Data to use:
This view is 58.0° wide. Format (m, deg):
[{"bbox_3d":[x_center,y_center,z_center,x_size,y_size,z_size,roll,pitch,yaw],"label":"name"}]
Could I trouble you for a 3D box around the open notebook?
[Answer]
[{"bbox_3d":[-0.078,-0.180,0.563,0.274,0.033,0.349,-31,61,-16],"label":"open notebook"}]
...
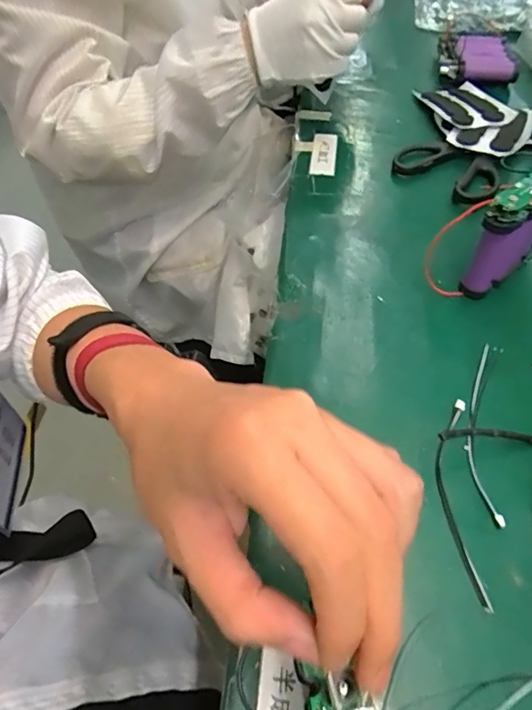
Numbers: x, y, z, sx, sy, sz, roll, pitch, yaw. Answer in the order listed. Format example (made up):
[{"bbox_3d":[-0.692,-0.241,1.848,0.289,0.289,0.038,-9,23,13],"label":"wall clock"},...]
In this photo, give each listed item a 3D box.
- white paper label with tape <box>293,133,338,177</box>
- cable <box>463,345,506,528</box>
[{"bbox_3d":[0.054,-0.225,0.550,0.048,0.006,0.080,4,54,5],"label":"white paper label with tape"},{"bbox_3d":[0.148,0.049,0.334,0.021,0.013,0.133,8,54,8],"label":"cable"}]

Your instructions: Find how many lines in the material hold the word "roll" and state that number alone.

Answer for the task: 2